» DATASET RECORDS:

+---+

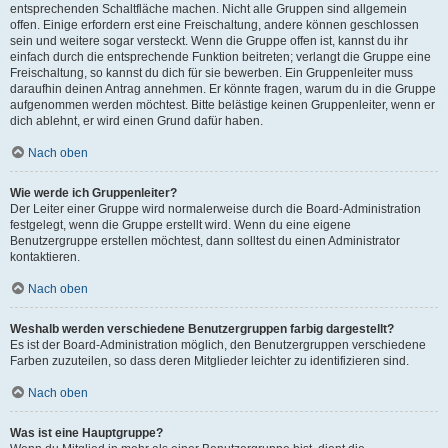
entsprechenden Schaltfläche machen. Nicht alle Gruppen sind allgemein
offen. Einige erfordern erst eine Freischaltung, andere können geschlossen
sein und weitere sogar versteckt. Wenn die Gruppe offen ist, kannst du ihr
einfach durch die entsprechende Funktion beitreten; verlangt die Gruppe eine
Freischaltung, so kannst du dich für sie bewerben. Ein Gruppenleiter muss
daraufhin deinen Antrag annehmen. Er könnte fragen, warum du in die Gruppe
aufgenommen werden möchtest. Bitte belästige keinen Gruppenleiter, wenn er
dich ablehnt, er wird einen Grund dafür haben.
Nach oben
Wie werde ich Gruppenleiter?
Der Leiter einer Gruppe wird normalerweise durch die Board-Administration
festgelegt, wenn die Gruppe erstellt wird. Wenn du eine eigene
Benutzergruppe erstellen möchtest, dann solltest du einen Administrator
kontaktieren.
Nach oben
Weshalb werden verschiedene Benutzergruppen farbig dargestellt?
Es ist der Board-Administration möglich, den Benutzergruppen verschiedene
Farben zuzuteilen, so dass deren Mitglieder leichter zu identifizieren sind.
Nach oben
Was ist eine Hauptgruppe?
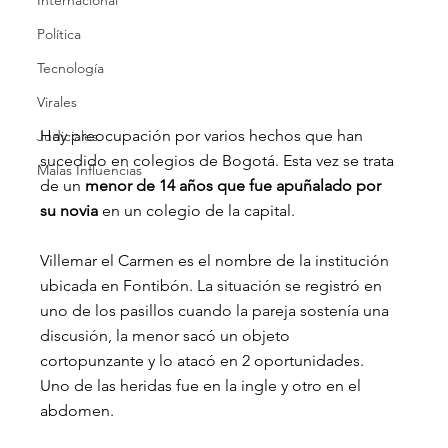
Internacional
Política
Tecnología
Virales
Hay preocupación por varios hechos que han 
Judiciales
sucedido en colegios de Bogotá. Esta vez se trata 
Malas Influencias
de un 
menor de 14 años que fue apuñalado por 
su novia
 en un colegio de la capital.
Villemar el Carmen es el nombre de la institución 
ubicada en Fontibón. La situación se registró en 
uno de los pasillos cuando la pareja sostenía una 
discusión, la menor sacó un objeto 
cortopunzante y lo atacó en 2 oportunidades. 
Uno de las heridas fue en la ingle y otro en el 
abdomen.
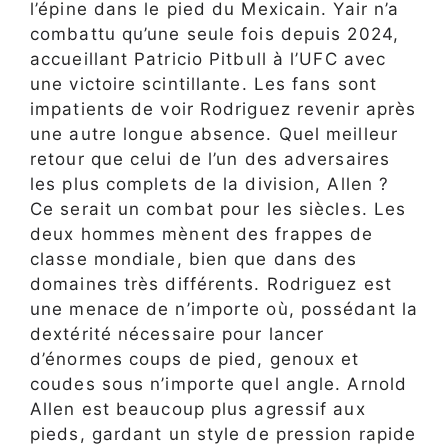
l’épine dans le pied du Mexicain. Yair n’a
combattu qu’une seule fois depuis 2024,
accueillant Patricio Pitbull à l’UFC avec
une victoire scintillante. Les fans sont
impatients de voir Rodriguez revenir après
une autre longue absence. Quel meilleur
retour que celui de l’un des adversaires
les plus complets de la division, Allen ?
Ce serait un combat pour les siècles. Les
deux hommes mènent des frappes de
classe mondiale, bien que dans des
domaines très différents. Rodriguez est
une menace de n’importe où, possédant la
dextérité nécessaire pour lancer
d’énormes coups de pied, genoux et
coudes sous n’importe quel angle. Arnold
Allen est beaucoup plus agressif aux
pieds, gardant un style de pression rapide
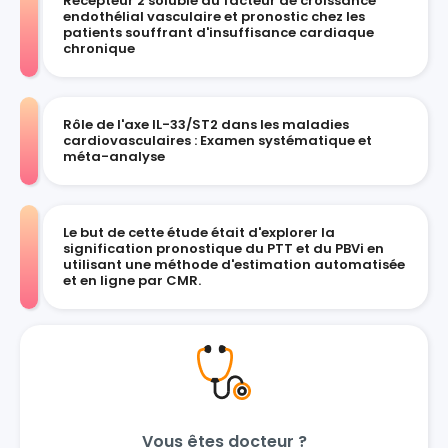
Récepteur 2 soluble du facteur de croissance
endothélial vasculaire et pronostic chez les
patients souffrant d'insuffisance cardiaque
chronique
Rôle de l'axe IL-33/ST2 dans les maladies
cardiovasculaires : Examen systématique et
méta-analyse
Le but de cette étude était d'explorer la
signification pronostique du PTT et du PBVi en
utilisant une méthode d'estimation automatisée
et en ligne par CMR.
Vous êtes docteur ?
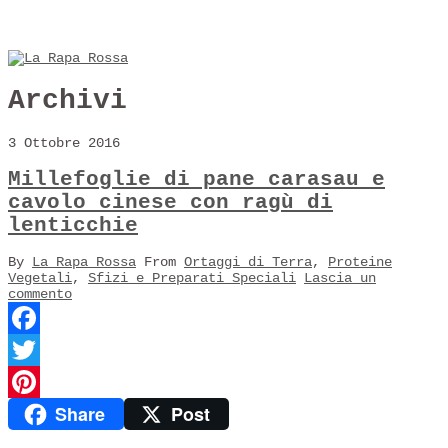
Archivi
3 Ottobre 2016
Millefoglie di pane carasau e
cavolo cinese con ragù di
lenticchie
By
La Rapa Rossa
From
Ortaggi di Terra
,
Proteine
Vegetali
,
Sfizi e Preparati Speciali
Lascia un
commento
Facebook
Twitter
Share
Post
Pinterest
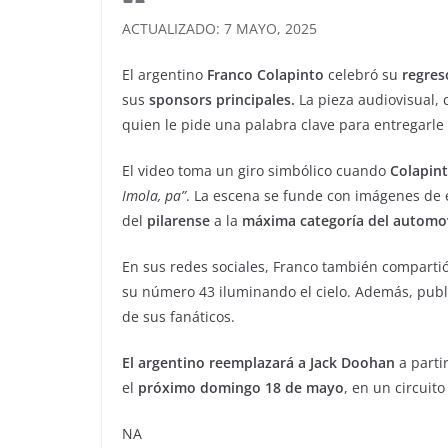
ACTUALIZADO: 7 MAYO, 2025
El argentino
Franco Colapinto
celebró su
regres
sus
sponsors principales.
La pieza audiovisual,
quien le pide una palabra clave para entregarle e
El video toma un giro simbólico cuando
Colapin
Imola, pa”
. La escena se funde con imágenes de 
del
pilarense
a la
máxima categoría del automov
En sus redes sociales, Franco también compartió 
su número 43 iluminando el cielo. Además, public
de sus fanáticos.
El argentino reemplazará a Jack Doohan
a parti
el
próximo domingo 18 de mayo
, en un circuit
NA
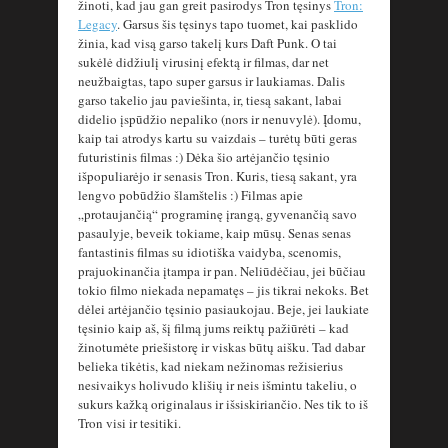
žinoti, kad jau gan greit pasirodys Tron tęsinys
Tron:
Legacy
. Garsus šis tęsinys tapo tuomet, kai pasklido
žinia, kad visą garso takelį kurs Daft Punk. O tai
sukėlė didžiulį virusinį efektą ir filmas, dar net
neužbaigtas, tapo super garsus ir laukiamas. Dalis
garso takelio jau paviešinta, ir, tiesą sakant, labai
didelio įspūdžio nepaliko (nors ir nenuvylė). Įdomu,
kaip tai atrodys kartu su vaizdais – turėtų būti geras
futuristinis filmas :) Dėka šio artėjančio tęsinio
išpopuliarėjo ir senasis Tron. Kuris, tiesą sakant, yra
lengvo pobūdžio šlamštelis :) Filmas apie
„protaujančią“ programinę įrangą, gyvenančią savo
pasaulyje, beveik tokiame, kaip mūsų. Senas senas
fantastinis filmas su idiotiška vaidyba, scenomis,
prajuokinančia įtampa ir pan. Neliūdėčiau, jei būčiau
tokio filmo niekada nepamatęs – jis tikrai nekoks. Bet
dėlei artėjančio tęsinio pasiaukojau. Beje, jei laukiate
tęsinio kaip aš, šį filmą jums reiktų pažiūrėti – kad
žinotumėte priešistorę ir viskas būtų aišku. Tad dabar
belieka tikėtis, kad niekam nežinomas režisierius
nesivaikys holivudo klišių ir neis išmintu takeliu, o
sukurs kažką originalaus ir išsiskiriančio. Nes tik to iš
Tron visi ir tesitiki.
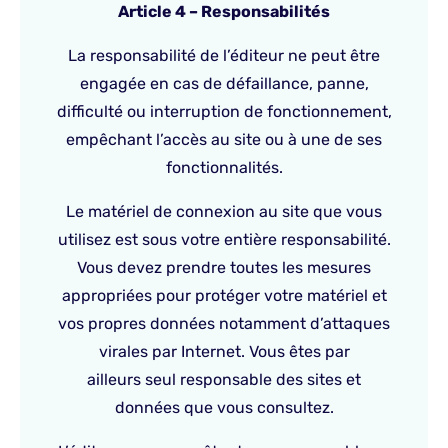
Article 4 – Responsabilités
La responsabilité de l’éditeur ne peut être
engagée en cas de défaillance, panne,
difficulté ou interruption de fonctionnement,
empêchant l’accès au site ou à une de ses
fonctionnalités.
Le matériel de connexion au site que vous
utilisez est sous votre entière responsabilité.
Vous devez prendre toutes les mesures
appropriées pour protéger votre matériel et
vos propres données notamment d’attaques
virales par Internet. Vous êtes par
ailleurs seul responsable des sites et
données que vous consultez.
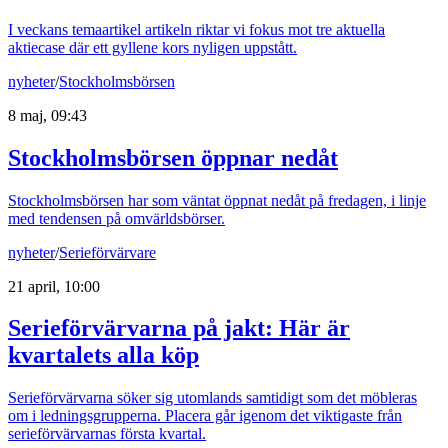
I veckans temaartikel artikeln riktar vi fokus mot tre aktuella
aktiecase där ett gyllene kors nyligen uppstått.
nyheter
/
Stockholmsbörsen
8 maj, 09:43
Stockholmsbörsen öppnar nedåt
Stockholmsbörsen har som väntat öppnat nedåt på fredagen, i linje
med tendensen på omvärldsbörser.
nyheter
/
Serieförvärvare
21 april, 10:00
Serieförvärvarna på jakt: Här är
kvartalets alla köp
Serieförvärvarna söker sig utomlands samtidigt som det möbleras
om i ledningsgrupperna. Placera går igenom det viktigaste från
serieförvärvarnas första kvartal.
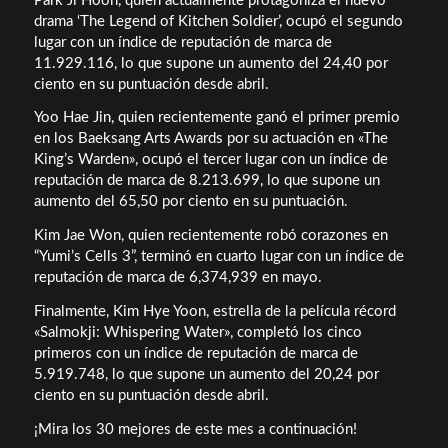
Park Ji Hoon, quien actualmente protagoniza el nuevo
drama ‘The Legend of Kitchen Soldier’, ocupó el segundo
lugar con un índice de reputación de marca de
11.929.116, lo que supone un aumento del 24,40 por
ciento en su puntuación desde abril.
Yoo Hae Jin, quien recientemente ganó el primer premio
en los Baeksang Arts Awards por su actuación en «The
King’s Warden», ocupó el tercer lugar con un índice de
reputación de marca de 8.213.699, lo que supone un
aumento del 65,50 por ciento en su puntuación.
Kim Jae Won, quien recientemente robó corazones en
“Yumi’s Cells 3”, terminó en cuarto lugar con un índice de
reputación de marca de 6,374,939 en mayo.
Finalmente, Kim Hye Yoon, estrella de la película récord
«Salmokji: Whispering Water», completó los cinco
primeros con un índice de reputación de marca de
5.919.748, lo que supone un aumento del 20,24 por
ciento en su puntuación desde abril.
¡Mira los 30 mejores de este mes a continuación!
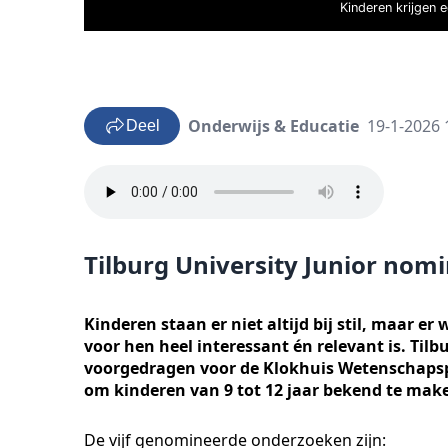
Kinderen krijgen 
Onderwijs & Educatie
19-1-2026 
Deel
Tilburg University Junior nom
Kinderen staan er niet altijd bij stil, maar e
voor hen heel interessant én relevant is. Tilb
voorgedragen voor de Klokhuis Wetenschapspr
om kinderen van 9 tot 12 jaar bekend te ma
De vijf genomineerde onderzoeken zijn:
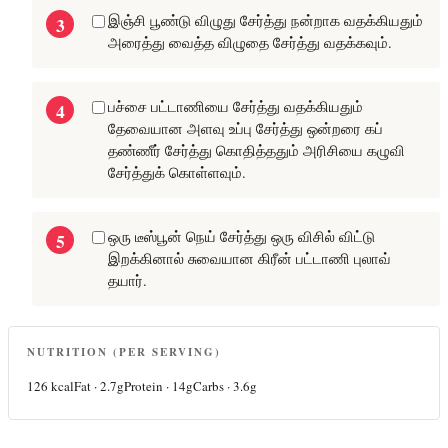
இஞ்சி பூண்டு விழுது சேர்த்து நன்றாக வதக்கியதும்
அரைத்து வைத்த விழுதை சேர்த்து வதக்கவும்.
பச்சை பட்டாணியை சேர்த்து வதக்கியதும்
தேவையான அளவு உப்பு சேர்த்து ஒன்றரை கப்
தண்ணீர் சேர்த்து கொதித்ததும் அரிசியை கழுவி
சேர்த்துக் கொள்ளவும்.
ஒரு டீஸ்பூன் நெய் சேர்த்து ஒரு விசில் விட்டு
இறக்கினால் சுவையான கிரீன் பட்டாணி புலாவ்
தயார்.
NUTRITION (PER SERVING)
126
kcal
Fat ·
2.7
g
Protein ·
14
g
Carbs ·
3.6
g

+---+

Lines that contain the word "sous": how many are there in the data? Give the number and nothing else.

» SOLUTION TO THIS EXERCISE:
2